KUTIPAN PILIHAN:

□ □ □

Pembinaan tersebut seharusnya dilaksanakan di lapas khusus narkotika demi mengurangi dampak adiktif narkoba yang berakibat tidak hanya bagi narapidana namun bagi petugas yang berada di lapas. Efek adiktif dan prisonisasi yang begitu kental menimbulkan efek kecanduan sehingga sangat dimungkinkan bagi narapidana maupun petugas yang sebelumnya tidak kenal dengan narkoba, akan terjerumus bahkan menjadi pelaku atau korban dari barang terlarang ini. Untuk itu perlu adanya pembaharuan sistem tidak hanya bagi pelaku ataupun korban setelah kedapatan menggunakan atau terlibat peredaran narkoba namun sangat penting adanya dilakukan pencegahan dini akan bahaya penggunaan narkoba sehingga tidak menambah daftar narapidana di lapas dan rutan se-Indonesia.

 Perangi Narkoba

Ditjenpas terus melakukan pencegahan terhadap narkoba di seluruh Lapas dan Rutan se-Indonesia. Direktur Jenderal Pemasyarakatan (Dirjenpas), Bapak Reynhard Silitonga menegaskan melalui 3 (tiga) poin kunci pemasyarakatan maju, yakni, deteksi dini, sinergitas dan berantas narkoba. Tiga poin tersebut mengandung makna yaitu, deteksi dini terhadap gangguan keamanan dan ketertiban, bersinergi dengan aparat penegak hukum dan stakeholders, serta memberantas narkoba. Tiga hal tersebut, dilakukan demi mencapai visi Pemasyarakatan maju.

□ □ □

Data structure-from-motion:

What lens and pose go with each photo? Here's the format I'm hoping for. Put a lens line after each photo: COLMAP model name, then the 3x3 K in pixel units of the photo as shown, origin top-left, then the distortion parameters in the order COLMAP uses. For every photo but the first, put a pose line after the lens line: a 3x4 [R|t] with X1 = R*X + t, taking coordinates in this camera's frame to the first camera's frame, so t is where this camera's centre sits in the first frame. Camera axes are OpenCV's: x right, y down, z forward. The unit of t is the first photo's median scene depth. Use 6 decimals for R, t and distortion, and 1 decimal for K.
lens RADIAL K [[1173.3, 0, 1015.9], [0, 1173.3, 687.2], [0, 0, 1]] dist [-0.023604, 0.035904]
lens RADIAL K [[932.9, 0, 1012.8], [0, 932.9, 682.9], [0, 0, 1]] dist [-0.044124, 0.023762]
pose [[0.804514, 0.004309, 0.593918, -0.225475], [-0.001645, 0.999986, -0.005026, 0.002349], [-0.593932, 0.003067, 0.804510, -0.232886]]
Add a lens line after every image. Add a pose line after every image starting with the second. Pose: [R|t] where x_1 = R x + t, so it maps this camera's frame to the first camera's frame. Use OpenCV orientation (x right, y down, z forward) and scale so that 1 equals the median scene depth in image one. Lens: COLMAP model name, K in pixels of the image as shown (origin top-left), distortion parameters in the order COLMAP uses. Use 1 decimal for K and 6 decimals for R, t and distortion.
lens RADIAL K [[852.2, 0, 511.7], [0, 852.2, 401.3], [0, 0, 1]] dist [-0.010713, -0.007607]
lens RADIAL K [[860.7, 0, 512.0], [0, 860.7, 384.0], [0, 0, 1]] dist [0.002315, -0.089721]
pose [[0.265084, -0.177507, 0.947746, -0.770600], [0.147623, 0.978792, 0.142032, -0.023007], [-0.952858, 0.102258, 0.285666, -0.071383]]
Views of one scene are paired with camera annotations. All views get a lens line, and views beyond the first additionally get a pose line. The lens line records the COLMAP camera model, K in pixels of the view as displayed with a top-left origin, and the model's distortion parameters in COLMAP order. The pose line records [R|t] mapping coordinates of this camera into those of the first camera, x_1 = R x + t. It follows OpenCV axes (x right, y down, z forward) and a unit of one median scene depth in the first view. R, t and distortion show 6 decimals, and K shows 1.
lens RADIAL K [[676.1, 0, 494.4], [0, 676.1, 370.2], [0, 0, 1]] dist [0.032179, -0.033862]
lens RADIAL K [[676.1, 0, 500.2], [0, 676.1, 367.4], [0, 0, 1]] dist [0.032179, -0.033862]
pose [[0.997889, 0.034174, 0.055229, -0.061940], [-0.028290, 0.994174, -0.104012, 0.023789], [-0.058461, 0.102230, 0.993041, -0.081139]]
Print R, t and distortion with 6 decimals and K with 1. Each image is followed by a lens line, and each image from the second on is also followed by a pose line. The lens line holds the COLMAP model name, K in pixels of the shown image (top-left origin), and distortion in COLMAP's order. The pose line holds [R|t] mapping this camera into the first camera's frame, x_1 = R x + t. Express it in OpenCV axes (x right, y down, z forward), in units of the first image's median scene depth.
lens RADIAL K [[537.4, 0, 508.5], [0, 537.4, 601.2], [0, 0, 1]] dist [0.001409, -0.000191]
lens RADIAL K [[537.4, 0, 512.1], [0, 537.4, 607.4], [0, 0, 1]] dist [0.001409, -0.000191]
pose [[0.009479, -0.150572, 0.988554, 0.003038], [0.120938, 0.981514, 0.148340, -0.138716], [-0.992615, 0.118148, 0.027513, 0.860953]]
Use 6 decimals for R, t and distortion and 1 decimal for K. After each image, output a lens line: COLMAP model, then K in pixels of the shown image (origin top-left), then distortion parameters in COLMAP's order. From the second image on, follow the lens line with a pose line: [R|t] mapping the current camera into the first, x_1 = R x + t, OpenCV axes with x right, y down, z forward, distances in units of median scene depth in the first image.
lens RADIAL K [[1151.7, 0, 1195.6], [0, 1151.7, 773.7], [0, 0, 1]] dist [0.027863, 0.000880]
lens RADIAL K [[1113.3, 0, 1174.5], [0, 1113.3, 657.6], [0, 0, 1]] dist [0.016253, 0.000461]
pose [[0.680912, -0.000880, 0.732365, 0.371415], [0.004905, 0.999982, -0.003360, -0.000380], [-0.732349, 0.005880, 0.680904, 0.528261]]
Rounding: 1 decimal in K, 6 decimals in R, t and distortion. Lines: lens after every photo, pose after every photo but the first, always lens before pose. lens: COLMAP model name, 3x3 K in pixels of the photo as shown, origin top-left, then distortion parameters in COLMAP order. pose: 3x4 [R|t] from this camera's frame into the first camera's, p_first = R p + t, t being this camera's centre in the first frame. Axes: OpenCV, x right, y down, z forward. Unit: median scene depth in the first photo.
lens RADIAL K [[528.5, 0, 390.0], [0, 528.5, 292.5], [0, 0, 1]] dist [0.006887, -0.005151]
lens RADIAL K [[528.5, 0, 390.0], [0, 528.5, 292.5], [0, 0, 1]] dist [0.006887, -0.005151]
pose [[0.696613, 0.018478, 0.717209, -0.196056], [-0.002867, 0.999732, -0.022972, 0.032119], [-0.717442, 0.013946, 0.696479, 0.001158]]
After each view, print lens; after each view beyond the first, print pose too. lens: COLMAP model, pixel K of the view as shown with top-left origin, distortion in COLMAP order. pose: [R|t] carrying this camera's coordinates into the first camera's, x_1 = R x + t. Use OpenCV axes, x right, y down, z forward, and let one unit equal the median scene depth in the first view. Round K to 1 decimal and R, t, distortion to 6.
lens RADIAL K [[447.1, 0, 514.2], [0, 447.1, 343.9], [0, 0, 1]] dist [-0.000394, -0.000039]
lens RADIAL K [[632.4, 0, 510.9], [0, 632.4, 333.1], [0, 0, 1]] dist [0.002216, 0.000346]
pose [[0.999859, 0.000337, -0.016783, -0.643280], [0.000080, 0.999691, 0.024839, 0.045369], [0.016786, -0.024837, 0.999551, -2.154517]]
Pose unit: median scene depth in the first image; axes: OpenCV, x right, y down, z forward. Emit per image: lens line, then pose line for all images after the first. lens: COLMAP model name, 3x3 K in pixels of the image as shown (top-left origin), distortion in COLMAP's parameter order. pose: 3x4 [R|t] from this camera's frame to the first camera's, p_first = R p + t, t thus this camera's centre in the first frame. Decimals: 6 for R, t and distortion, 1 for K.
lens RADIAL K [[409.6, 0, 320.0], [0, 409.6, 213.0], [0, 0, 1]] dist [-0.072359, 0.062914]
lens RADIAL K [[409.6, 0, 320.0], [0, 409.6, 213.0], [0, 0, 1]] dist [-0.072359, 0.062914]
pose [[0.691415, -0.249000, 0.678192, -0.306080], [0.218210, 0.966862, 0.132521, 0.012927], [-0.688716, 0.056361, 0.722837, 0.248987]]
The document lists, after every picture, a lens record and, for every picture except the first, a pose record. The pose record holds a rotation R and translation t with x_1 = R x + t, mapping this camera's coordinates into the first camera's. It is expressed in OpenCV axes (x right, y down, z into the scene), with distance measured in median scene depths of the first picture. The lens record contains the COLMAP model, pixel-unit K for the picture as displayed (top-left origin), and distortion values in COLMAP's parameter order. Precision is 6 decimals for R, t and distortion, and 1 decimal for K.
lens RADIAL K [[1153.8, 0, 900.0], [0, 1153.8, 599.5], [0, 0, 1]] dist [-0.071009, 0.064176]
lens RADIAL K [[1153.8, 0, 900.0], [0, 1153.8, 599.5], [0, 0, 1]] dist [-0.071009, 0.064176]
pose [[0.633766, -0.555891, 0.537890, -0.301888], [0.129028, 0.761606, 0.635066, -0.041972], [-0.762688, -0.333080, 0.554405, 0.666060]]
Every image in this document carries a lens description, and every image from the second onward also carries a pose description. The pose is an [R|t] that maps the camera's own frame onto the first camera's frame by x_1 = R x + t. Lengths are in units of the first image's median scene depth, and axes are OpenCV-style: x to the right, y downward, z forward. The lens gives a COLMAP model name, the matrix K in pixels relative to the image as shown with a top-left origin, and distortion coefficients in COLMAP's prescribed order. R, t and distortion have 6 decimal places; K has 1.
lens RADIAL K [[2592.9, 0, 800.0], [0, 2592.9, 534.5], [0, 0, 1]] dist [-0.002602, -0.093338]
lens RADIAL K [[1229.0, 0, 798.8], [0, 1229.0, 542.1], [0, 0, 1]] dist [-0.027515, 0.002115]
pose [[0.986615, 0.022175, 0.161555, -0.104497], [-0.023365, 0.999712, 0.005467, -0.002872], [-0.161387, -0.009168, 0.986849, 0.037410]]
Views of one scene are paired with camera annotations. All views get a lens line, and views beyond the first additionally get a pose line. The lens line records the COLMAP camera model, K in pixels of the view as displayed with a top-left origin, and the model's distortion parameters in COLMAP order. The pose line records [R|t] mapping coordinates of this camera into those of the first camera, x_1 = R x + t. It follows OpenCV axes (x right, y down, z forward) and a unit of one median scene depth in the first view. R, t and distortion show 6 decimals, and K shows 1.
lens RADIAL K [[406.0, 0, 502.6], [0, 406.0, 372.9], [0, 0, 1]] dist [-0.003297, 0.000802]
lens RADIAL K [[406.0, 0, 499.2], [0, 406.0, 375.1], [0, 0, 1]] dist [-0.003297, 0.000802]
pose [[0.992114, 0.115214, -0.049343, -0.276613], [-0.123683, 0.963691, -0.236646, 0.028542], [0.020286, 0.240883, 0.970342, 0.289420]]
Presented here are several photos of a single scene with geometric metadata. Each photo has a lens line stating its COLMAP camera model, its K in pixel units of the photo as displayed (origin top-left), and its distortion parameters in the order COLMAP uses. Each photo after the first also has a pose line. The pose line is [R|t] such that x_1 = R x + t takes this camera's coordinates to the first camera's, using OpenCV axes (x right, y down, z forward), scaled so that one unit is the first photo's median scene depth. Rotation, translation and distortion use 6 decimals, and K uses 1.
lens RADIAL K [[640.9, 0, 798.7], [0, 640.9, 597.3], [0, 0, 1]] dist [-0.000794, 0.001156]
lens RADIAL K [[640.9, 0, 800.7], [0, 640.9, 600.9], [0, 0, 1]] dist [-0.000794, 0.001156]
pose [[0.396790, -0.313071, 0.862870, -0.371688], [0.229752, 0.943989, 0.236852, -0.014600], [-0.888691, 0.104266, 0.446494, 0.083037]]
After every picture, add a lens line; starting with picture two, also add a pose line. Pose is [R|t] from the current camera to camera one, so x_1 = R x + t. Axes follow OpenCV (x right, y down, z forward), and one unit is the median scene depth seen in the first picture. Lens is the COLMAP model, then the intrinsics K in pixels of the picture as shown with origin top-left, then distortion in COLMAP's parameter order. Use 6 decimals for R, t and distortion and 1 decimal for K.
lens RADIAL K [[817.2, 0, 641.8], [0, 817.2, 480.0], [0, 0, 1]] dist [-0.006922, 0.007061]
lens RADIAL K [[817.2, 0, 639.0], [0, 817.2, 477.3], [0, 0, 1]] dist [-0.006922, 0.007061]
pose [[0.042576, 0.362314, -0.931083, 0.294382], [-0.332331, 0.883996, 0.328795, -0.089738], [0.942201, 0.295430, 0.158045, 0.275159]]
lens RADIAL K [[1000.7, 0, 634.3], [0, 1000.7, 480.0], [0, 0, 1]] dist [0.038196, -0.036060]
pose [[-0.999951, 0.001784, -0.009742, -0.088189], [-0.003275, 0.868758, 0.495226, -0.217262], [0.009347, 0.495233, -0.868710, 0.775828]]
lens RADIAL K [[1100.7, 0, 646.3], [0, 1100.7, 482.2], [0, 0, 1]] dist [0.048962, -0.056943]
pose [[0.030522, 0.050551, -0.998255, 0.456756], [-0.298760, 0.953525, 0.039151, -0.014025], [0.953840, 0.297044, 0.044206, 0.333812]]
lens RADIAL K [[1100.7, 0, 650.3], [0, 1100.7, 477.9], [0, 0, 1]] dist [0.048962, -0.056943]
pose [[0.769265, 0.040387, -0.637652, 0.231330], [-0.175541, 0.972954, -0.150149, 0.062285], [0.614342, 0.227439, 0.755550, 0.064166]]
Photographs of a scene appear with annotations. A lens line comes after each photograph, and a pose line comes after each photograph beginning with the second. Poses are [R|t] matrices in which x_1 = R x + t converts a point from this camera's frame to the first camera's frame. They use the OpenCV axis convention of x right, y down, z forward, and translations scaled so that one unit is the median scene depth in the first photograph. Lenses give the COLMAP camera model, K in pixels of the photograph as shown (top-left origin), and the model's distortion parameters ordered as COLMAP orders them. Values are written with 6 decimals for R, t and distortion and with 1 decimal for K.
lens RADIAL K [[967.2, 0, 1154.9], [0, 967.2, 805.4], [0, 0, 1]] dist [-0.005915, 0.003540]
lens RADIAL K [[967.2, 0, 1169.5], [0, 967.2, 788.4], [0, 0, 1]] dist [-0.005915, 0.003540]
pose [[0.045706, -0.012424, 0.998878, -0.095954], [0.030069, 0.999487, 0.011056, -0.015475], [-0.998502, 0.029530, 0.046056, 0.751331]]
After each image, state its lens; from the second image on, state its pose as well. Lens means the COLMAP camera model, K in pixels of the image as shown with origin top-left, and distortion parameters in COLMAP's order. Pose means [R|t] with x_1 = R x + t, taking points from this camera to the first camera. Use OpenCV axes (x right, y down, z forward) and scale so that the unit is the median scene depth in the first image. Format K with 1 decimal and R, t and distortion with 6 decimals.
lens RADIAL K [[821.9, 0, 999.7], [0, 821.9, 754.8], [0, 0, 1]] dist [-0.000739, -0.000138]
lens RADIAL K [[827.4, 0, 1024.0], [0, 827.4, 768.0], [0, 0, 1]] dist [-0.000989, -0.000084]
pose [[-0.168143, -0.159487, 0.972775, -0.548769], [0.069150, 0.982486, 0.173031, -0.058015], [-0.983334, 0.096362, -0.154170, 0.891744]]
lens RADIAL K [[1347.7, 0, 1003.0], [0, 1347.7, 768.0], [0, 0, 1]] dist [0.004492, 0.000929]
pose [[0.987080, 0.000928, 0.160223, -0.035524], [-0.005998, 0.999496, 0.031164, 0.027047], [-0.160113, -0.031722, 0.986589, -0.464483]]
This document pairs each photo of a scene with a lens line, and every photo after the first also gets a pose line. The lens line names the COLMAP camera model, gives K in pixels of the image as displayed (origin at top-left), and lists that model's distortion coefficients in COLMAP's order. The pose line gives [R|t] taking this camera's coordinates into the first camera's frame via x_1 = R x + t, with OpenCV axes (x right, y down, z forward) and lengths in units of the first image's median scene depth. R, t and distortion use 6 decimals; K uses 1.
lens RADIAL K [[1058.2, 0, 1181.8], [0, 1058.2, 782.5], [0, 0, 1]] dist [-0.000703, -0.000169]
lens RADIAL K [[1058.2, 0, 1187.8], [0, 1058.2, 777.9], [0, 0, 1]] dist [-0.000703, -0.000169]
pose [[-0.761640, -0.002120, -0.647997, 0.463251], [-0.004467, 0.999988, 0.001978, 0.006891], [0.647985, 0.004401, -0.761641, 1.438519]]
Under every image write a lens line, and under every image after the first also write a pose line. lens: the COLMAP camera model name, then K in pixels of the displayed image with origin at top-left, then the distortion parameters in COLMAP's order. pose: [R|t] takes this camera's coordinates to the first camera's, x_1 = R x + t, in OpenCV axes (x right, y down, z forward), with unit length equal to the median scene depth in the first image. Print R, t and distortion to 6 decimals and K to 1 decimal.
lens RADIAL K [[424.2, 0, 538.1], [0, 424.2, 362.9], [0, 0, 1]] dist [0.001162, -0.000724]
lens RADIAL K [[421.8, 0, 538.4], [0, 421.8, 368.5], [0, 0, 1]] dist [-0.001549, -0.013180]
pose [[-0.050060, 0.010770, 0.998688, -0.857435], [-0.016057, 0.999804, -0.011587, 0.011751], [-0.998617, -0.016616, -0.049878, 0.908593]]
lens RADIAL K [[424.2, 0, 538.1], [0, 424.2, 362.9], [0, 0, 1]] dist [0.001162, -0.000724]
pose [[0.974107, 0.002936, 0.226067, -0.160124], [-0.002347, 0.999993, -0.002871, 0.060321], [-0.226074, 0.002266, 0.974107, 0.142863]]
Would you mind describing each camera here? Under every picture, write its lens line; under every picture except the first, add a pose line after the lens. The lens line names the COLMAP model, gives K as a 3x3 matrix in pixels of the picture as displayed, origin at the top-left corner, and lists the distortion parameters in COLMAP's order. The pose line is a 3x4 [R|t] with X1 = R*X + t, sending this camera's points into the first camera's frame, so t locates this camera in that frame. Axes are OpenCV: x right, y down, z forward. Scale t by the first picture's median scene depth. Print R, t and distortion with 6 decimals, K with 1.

□ □ □

DAFTAR TUGAS:
1. Salin tanpa perubahan bagian kutipan tentang narkoba di lapas, mulai dari "Ditjenpas terus melakukan" sampai dengan "visi Pemasyarakatan maju.".
2. Sebutkan poin kunci pemasyarakatan maju yang ditegaskan oleh Dirjenpas dalam kutipan tentang narkoba di lapas.

KUNCI JAWABAN:
1.
Ditjenpas terus melakukan pencegahan terhadap narkoba di seluruh Lapas dan Rutan se-Indonesia. Direktur Jenderal Pemasyarakatan (Dirjenpas), Bapak Reynhard Silitonga menegaskan melalui 3 (tiga) poin kunci pemasyarakatan maju, yakni, deteksi dini, sinergitas dan berantas narkoba. Tiga poin tersebut mengandung makna yaitu, deteksi dini terhadap gangguan keamanan dan ketertiban, bersinergi dengan aparat penegak hukum dan stakeholders, serta memberantas narkoba. Tiga hal tersebut, dilakukan demi mencapai visi Pemasyarakatan maju.

2.
- deteksi dini
- sinergitas
- berantas narkoba